The traditions have gained a reputation for quality over the years, Pappademos said.
The church is the epitome of Greek heritage and culture, starting with its design.
During the weekend, Pappademos has been giving tours, providing history lessons to educate those who might be visiting a Greek Orthodox Church for the first time.
“The church is designed in the ninth century Byzantine style of architecture with a dome on top, which is a characteristic of Greek orthodox churches,” Father Dino said. “And inside we have iconography which is the religious paintings that are unique to orthodox Christianity.”
He even provides samples of Byzantine chant music that’s used in the church.
Defining Greek Culture
Pappademos said that Greek heritage is very ancient dating back to before Christ. He believes the culture is about positivity, tradition and family.
“Greek people tend to be very positive with a can-do spirit,” Pappademos said. “And then they are very traditional people. They love to preserve all the great things throughout history, the language, the foods, the dances, the Christian faith. All those things.”
One of things Pappademos said is extremely important to the element of Greek culture is the concept of family.
“The whole idea of family is very strong, from grandparents and parents and children,” Pappademos said. “They tend to have a very strong bond that’s enforced with the faith, the food, the traditions.”
Attending the event
For those who want to get a head start on experiencing Greek culture, Pappademos is inviting people to his Sunday service called “Divine Liturgy,” which will primarily be conducted in English, but feature some original Greek language. The service begins at 10 a.m.
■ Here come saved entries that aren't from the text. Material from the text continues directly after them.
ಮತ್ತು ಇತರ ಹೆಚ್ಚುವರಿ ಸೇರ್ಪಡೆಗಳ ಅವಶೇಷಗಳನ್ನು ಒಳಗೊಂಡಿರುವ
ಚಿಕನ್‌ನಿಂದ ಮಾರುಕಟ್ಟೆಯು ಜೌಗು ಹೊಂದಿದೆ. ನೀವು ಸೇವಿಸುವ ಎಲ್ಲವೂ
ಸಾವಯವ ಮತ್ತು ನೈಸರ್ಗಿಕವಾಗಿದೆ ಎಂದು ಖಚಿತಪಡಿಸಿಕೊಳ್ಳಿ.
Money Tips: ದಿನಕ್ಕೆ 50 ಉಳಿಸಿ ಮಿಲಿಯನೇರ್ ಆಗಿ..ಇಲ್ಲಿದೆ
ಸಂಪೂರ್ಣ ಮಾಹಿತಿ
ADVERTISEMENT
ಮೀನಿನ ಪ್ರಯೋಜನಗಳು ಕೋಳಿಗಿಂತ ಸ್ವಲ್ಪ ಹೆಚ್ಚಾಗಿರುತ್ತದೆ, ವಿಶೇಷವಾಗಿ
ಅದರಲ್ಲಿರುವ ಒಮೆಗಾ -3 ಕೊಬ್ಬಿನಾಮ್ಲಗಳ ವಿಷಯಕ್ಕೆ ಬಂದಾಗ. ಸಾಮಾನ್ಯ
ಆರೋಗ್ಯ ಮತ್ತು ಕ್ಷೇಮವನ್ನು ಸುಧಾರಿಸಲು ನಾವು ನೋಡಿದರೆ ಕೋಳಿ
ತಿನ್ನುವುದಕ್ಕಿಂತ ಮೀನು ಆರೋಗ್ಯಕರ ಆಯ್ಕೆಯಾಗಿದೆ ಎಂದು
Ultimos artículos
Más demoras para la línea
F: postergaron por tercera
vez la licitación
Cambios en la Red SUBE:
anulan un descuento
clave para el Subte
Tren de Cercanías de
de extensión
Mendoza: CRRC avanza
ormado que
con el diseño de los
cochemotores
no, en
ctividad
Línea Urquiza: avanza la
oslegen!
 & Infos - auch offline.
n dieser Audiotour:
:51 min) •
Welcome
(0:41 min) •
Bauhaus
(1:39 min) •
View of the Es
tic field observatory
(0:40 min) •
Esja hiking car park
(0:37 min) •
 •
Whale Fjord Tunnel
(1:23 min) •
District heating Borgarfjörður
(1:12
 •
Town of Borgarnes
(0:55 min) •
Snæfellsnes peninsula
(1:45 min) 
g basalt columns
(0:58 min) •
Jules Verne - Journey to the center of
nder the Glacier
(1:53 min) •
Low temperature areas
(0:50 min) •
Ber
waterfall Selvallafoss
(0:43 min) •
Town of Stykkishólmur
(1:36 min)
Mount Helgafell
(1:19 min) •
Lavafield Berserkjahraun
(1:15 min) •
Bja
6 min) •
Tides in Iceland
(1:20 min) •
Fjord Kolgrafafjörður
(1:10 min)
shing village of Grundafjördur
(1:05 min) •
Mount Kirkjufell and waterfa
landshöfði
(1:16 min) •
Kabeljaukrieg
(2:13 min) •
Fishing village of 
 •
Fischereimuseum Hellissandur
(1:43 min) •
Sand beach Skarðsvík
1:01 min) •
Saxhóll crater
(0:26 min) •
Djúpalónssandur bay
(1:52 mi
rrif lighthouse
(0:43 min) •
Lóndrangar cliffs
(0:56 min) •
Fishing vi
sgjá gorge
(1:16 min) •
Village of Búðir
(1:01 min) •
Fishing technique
The festival will continue through Sunday from 11 a.m. to 5 p.m.
It will be a dancefest beginning in the afternoon starting with a dance performance by Ta Pethakia, a group of children from pre-K to kindergarten at 1 p.m. That will be followed by an older group called Glendi dancers. Festival attendees can hit the dance floor and learn how to dance in traditional Greek style at 2 p.m. and 4 p.m.
Pappademos will conduct another tour of the church at 3 p.m.
There will also be music by Helios Greek Band throughout the day.
Carmichael resident and church member Sophia Stathos said the food is “excellent.”
“If you didn’t come Saturday,” Stathos said. “(You’ll want to) come on Sunday.”